• [Exercise brief]:
In the passage about Senator John Kerry below, what does The Boston Globe report was the subject of his first remarks on the Senate floor?
───── Passage for review
5.2.03 @ 5:19PM
Or do you prefer Mailering it in?
Let's start with the Tall Guy, and work our way down. Sen. John
Kerry, a towering figure in his own imaginings, and perhaps his
wife's, has been caught in another lie, a big lie, or in his case,
a tall one. Would that it were only a tall tale. But it raises
disturbing questions about a disturbed character. Let us
proceed.
The short of it is that in recent campaign remarks Senator Long
John told Iowa women that his very first speech on the Senate floor
was about a woman's right to choose. The Boston Globe now
reports otherwise, namely that the young Sen. Kerry's initial
Senate remarks were an attack on President Reagan's MX missile
plans. Boy John's reaction? He must have been misled by staff,
those forgetful no good incompentniks. Which, if memory serves, or
at least based on what our staffers tell us, is the same excuse
little Kerry offered about how it was that remarks attributed to
him erroneously claiming to be Irish made their way into the
Congressional Record. Those demon staffers are marvelous
ventriloquists, incidentally, since several other times they had
clueless Kerry mouthing off before a live audience about his sham
Irish ancestry.
──────────
───── Extracted records
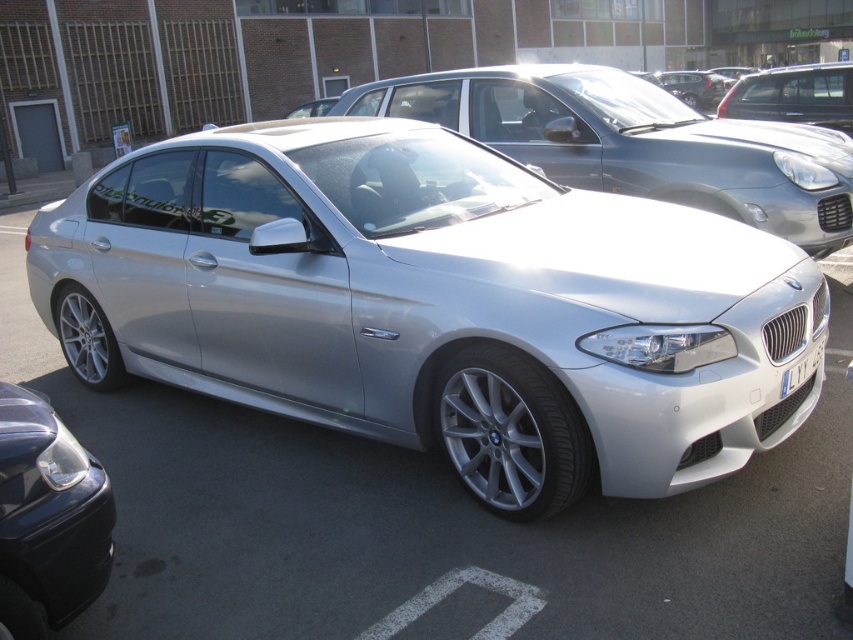
You are standing in front of the silver BMW sedan in the parking lot. You notice two points marked on the car. The first point is at coordinate (527, 145) and the second is at (32, 449). Which point is closer to you?

Point (527, 145) is further to the viewer than point (32, 449). Therefore, the point closer to you is point (32, 449).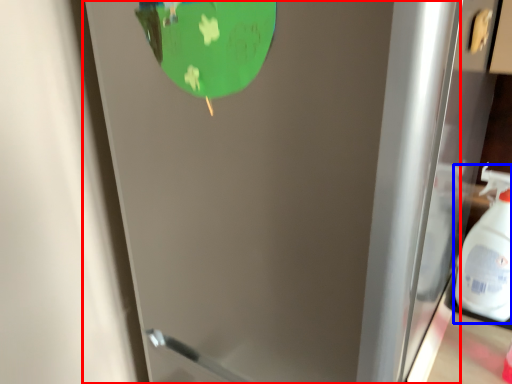
Question: Among these objects, which one is nearest to the camera, door (highlighted by a red box) or cleaning product (highlighted by a blue box)?

Choices:
 (A) door
 (B) cleaning product

Answer: (A)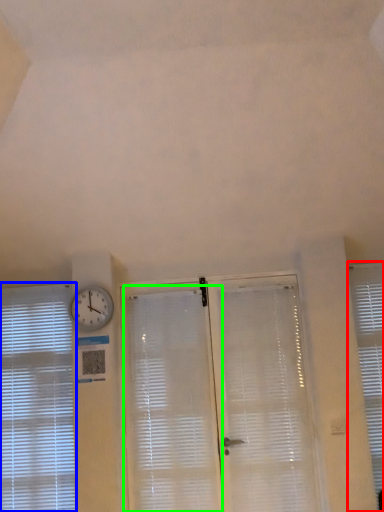
Question: Estimate the real-world distances between objects in this image. Which object is farther from window blind (highlighted by a red box), window blind (highlighted by a blue box) or shutter (highlighted by a green box)?

Choices:
 (A) window blind
 (B) shutter

Answer: (A)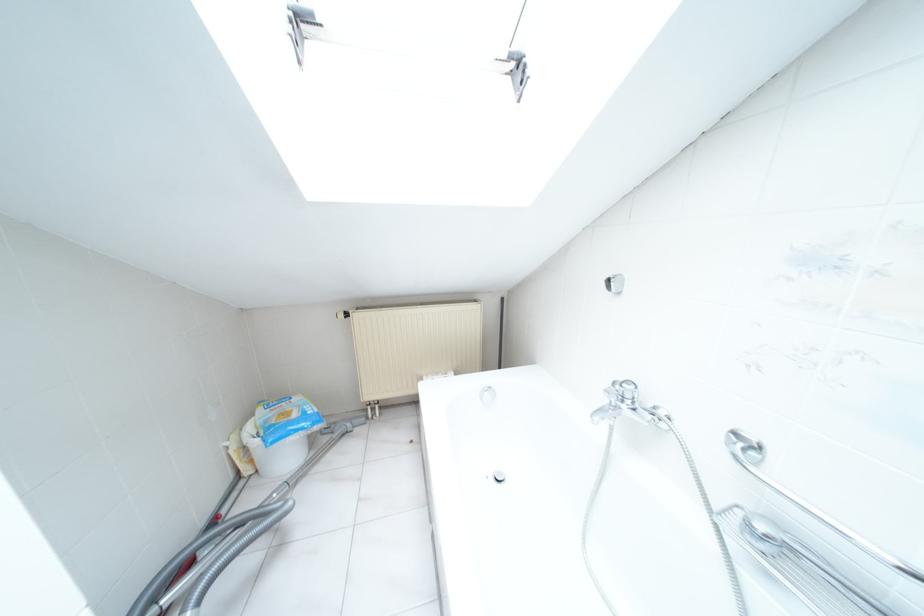
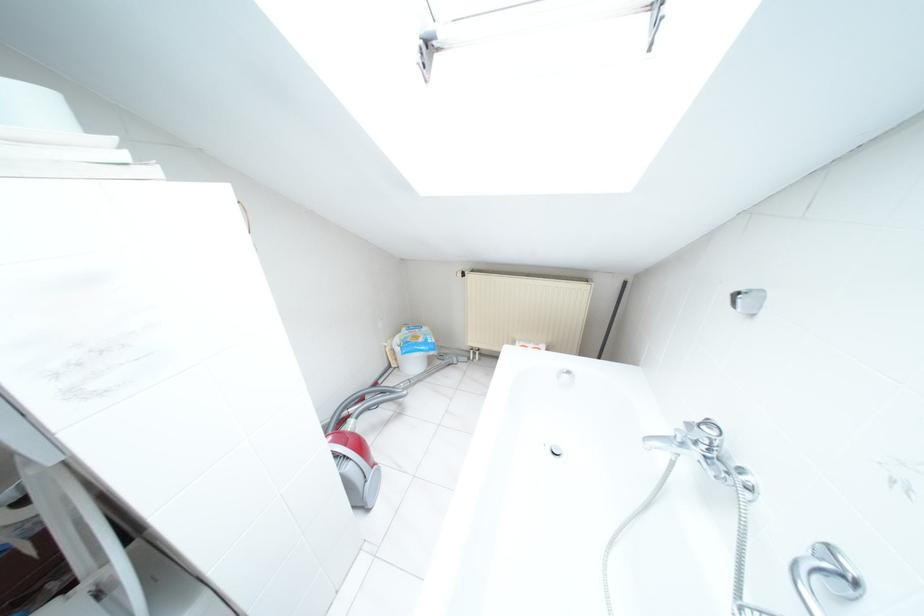
Locate, in the second image, the point that corresponds to (x=488, y=387) in the first image.

(567, 371)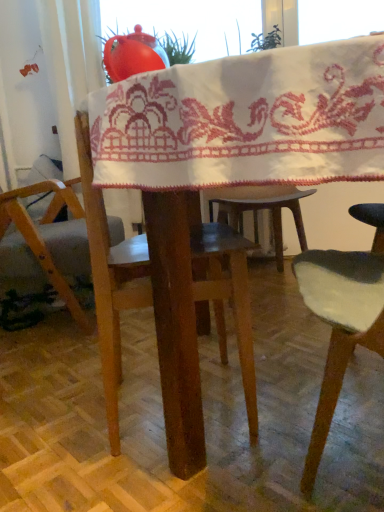
Locate an element on the screen. The width and height of the screenshot is (384, 512). wooden chair at left is located at coordinates (45, 244).

The height and width of the screenshot is (512, 384). In order to click on white embroidered cloth at center in this screenshot , I will do coord(245,120).

Which of these two, white embroidered cloth at center or wooden table at center, stands taller?

Standing taller between the two is wooden table at center.

How different are the orientations of white embroidered cloth at center and wooden table at center in degrees?

There is a 3.95e-05-degree angle between the facing directions of white embroidered cloth at center and wooden table at center.

This screenshot has width=384, height=512. Identify the location of table on the right side of white embroidered cloth at center. (221, 175).

Considering the positions of objects white embroidered cloth at center and wooden table at center in the image provided, who is in front, white embroidered cloth at center or wooden table at center?

Positioned in front is wooden table at center.

Could you tell me if wooden chair at left is facing wooden table at center?

No, wooden chair at left is not oriented towards wooden table at center.

Can you confirm if wooden chair at left is wider than wooden table at center?

No.

Can you confirm if wooden chair at left is positioned to the right of wooden table at center?

No.

In the scene shown: Are wooden table at center and white embroidered cloth at center far apart?

No, wooden table at center is not far away from white embroidered cloth at center.

Considering the relative sizes of wooden table at center and white embroidered cloth at center in the image provided, is wooden table at center bigger than white embroidered cloth at center?

Indeed, wooden table at center has a larger size compared to white embroidered cloth at center.

Would you say wooden table at center is inside or outside white embroidered cloth at center?

wooden table at center is not inside white embroidered cloth at center, it's outside.

Does wooden table at center come behind white embroidered cloth at center?

No.

Does wooden chair at left have a lesser height compared to white embroidered cloth at center?

No, wooden chair at left is not shorter than white embroidered cloth at center.

Considering the relative sizes of wooden chair at left and white embroidered cloth at center in the image provided, is wooden chair at left wider than white embroidered cloth at center?

No, wooden chair at left is not wider than white embroidered cloth at center.

From the image's perspective, is wooden chair at left located above or below white embroidered cloth at center?

From the image's perspective, wooden chair at left appears below white embroidered cloth at center.

Is wooden chair at left positioned far away from white embroidered cloth at center?

Yes.

Is white embroidered cloth at center oriented away from wooden chair at left?

No, white embroidered cloth at center is not facing the opposite direction of wooden chair at left.

The height and width of the screenshot is (512, 384). I want to click on blanket on the right of wooden chair at left, so click(245, 120).

Which is correct: white embroidered cloth at center is inside wooden chair at left, or outside of it?

white embroidered cloth at center lies outside wooden chair at left.

Is white embroidered cloth at center at the right side of wooden chair at left?

Correct, you'll find white embroidered cloth at center to the right of wooden chair at left.

Are wooden table at center and wooden chair at left located far from each other?

No.

Which point is more distant from viewer, (353, 102) or (19, 238)?

The point (19, 238) is behind.

In the scene shown: Is wooden table at center turned away from wooden chair at left?

No, wooden table at center is not facing the opposite direction of wooden chair at left.

Looking at the image, does wooden table at center seem bigger or smaller compared to wooden chair at left?

wooden table at center is bigger than wooden chair at left.

In order to click on blanket lying on the left of wooden table at center in this screenshot , I will do `click(245, 120)`.

I want to click on chair above the wooden table at center (from the image's perspective), so click(45, 244).

Looking at the image, which one is located further to wooden chair at left, white embroidered cloth at center or wooden table at center?

white embroidered cloth at center is positioned further to the anchor wooden chair at left.

Estimate the real-world distances between objects in this image. Which object is closer to white embroidered cloth at center, wooden chair at left or wooden table at center?

wooden table at center.

Considering their positions, is wooden table at center positioned further to wooden chair at left than white embroidered cloth at center?

Among the two, white embroidered cloth at center is located further to wooden chair at left.

When comparing their distances from white embroidered cloth at center, does wooden table at center or wooden chair at left seem closer?

wooden table at center is positioned closer to the anchor white embroidered cloth at center.

From the image, which object appears to be farther from wooden table at center, wooden chair at left or white embroidered cloth at center?

wooden chair at left lies further to wooden table at center than the other object.

From the image, which object appears to be nearer to wooden table at center, white embroidered cloth at center or wooden chair at left?

white embroidered cloth at center.

Find the location of a particular element. This screenshot has height=512, width=384. blanket between wooden table at center and wooden chair at left along the z-axis is located at coordinates (245, 120).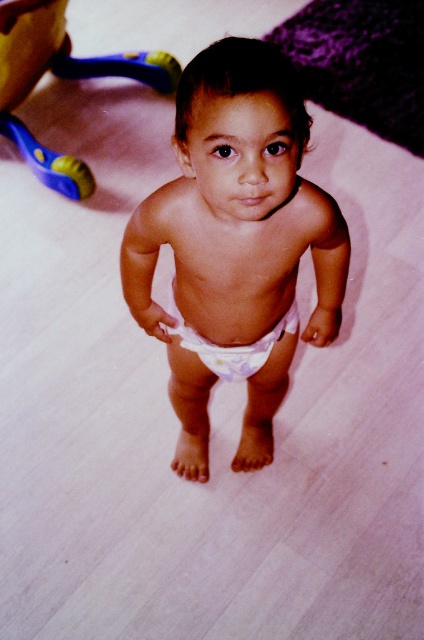
Question: Among these objects, which one is farthest from the camera?

Choices:
 (A) white fabric diaper at center
 (B) blue plastic walker at upper left

Answer: (B)

Question: Considering the relative positions of blue plastic walker at upper left and white fabric diaper at center in the image provided, where is blue plastic walker at upper left located with respect to white fabric diaper at center?

Choices:
 (A) below
 (B) above

Answer: (B)

Question: Which object is positioned closest to the white cloth diaper at center?

Choices:
 (A) blue plastic walker at upper left
 (B) white fabric diaper at center

Answer: (B)

Question: Does blue plastic walker at upper left have a greater width compared to white fabric diaper at center?

Choices:
 (A) no
 (B) yes

Answer: (B)

Question: Which point is farther to the camera?

Choices:
 (A) white fabric diaper at center
 (B) white cloth diaper at center

Answer: (A)

Question: Is blue plastic walker at upper left further to the viewer compared to white fabric diaper at center?

Choices:
 (A) yes
 (B) no

Answer: (A)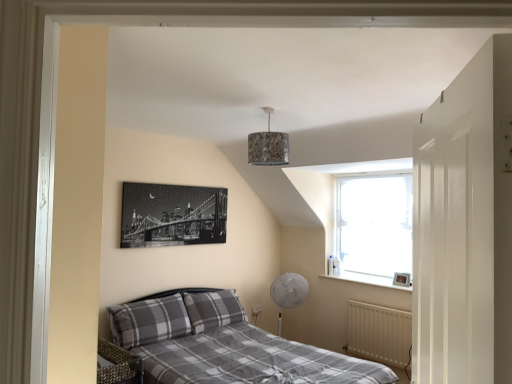
Locate an element on the screen. free point above camouflage fabric lampshade at center (from a real-world perspective) is located at coordinates (273, 108).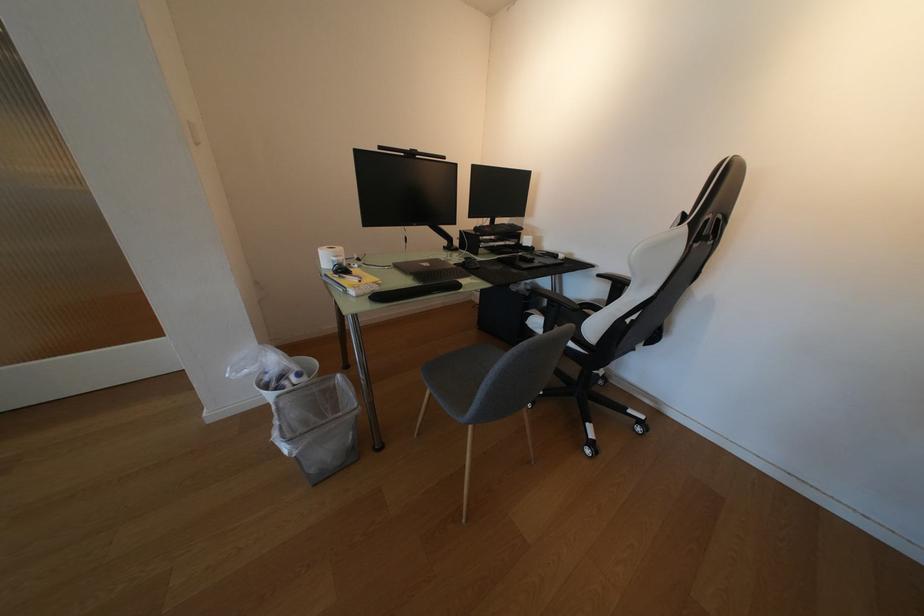
The location [317,426] corresponds to which object?

It refers to a small white bin.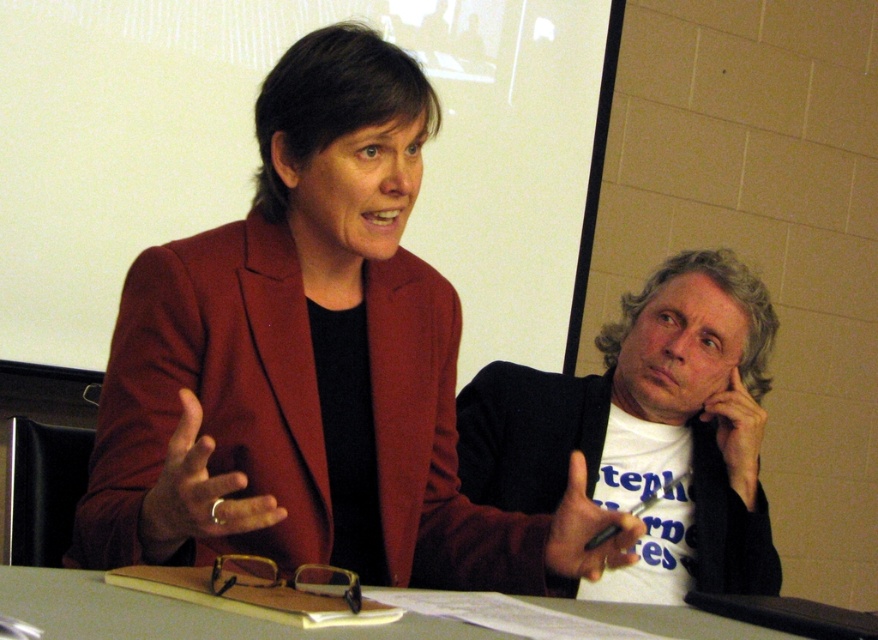
Is the position of white cotton t-shirt at right less distant than that of smooth skin hand at upper right?

Yes, white cotton t-shirt at right is closer to the viewer.

Is white cotton t-shirt at right thinner than smooth skin hand at upper right?

No, white cotton t-shirt at right is not thinner than smooth skin hand at upper right.

The height and width of the screenshot is (640, 878). What do you see at coordinates (645, 432) in the screenshot?
I see `white cotton t-shirt at right` at bounding box center [645, 432].

Find the location of a particular element. The width and height of the screenshot is (878, 640). white cotton t-shirt at right is located at coordinates (645, 432).

Is black matte pen at center bigger than smooth skin hand at upper right?

Actually, black matte pen at center might be smaller than smooth skin hand at upper right.

Between black matte pen at center and smooth skin hand at upper right, which one is positioned lower?

black matte pen at center is below.

Is point (589, 522) positioned after point (724, 397)?

No, (589, 522) is in front of (724, 397).

Identify the location of black matte pen at center. The image size is (878, 640). [587, 531].

Is matte red jacket at center above black matte pen at center?

Yes, matte red jacket at center is above black matte pen at center.

How much distance is there between matte red jacket at center and black matte pen at center?

matte red jacket at center and black matte pen at center are 16.94 inches apart from each other.

This screenshot has height=640, width=878. Identify the location of matte red jacket at center. (198, 493).

The height and width of the screenshot is (640, 878). Identify the location of matte red jacket at center. (198, 493).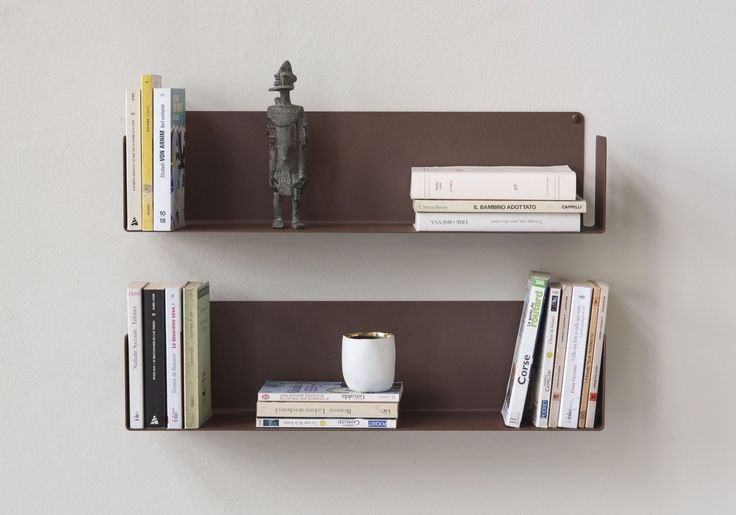
Where is `shelf end`? Image resolution: width=736 pixels, height=515 pixels. shelf end is located at coordinates (127, 379), (605, 389), (600, 207), (124, 150).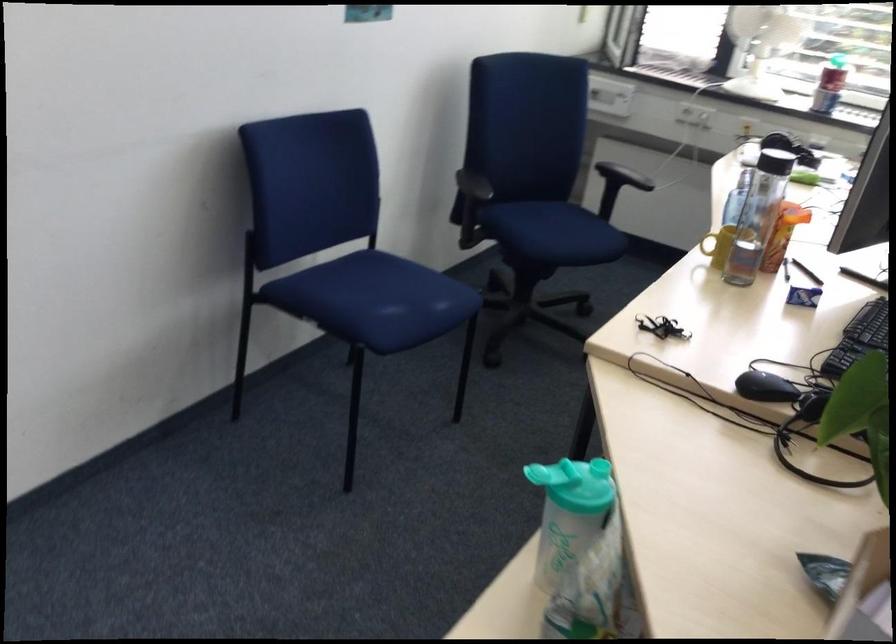
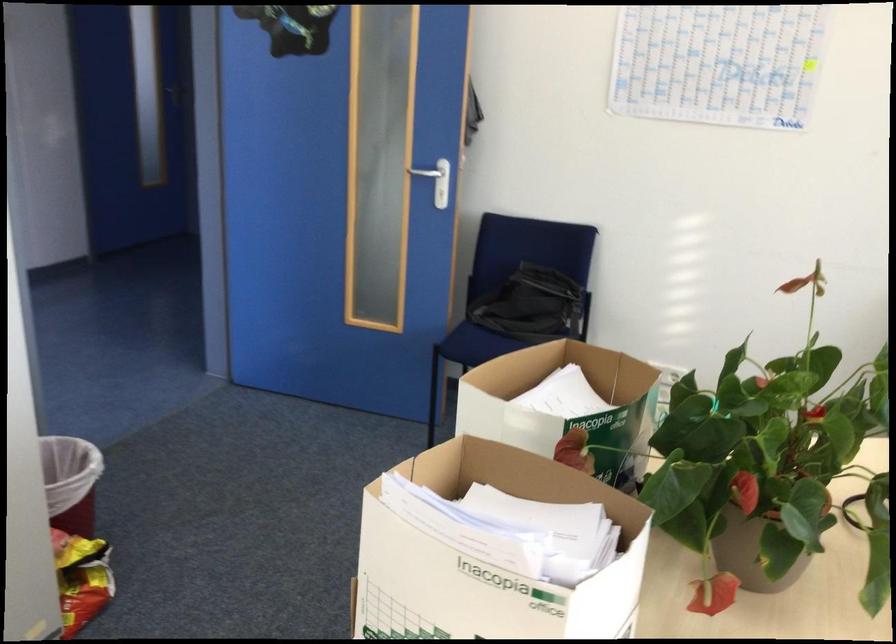
Question: I am providing you with two images of the same scene from different viewpoints. Please identify which objects are invisible in image2.

Choices:
 (A) white door handle
 (B) green bottle lid
 (C) red trash can
 (D) white control dial

Answer: (B)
──────────
• [The answer]:
An attack on President Reagan's MX missile plans.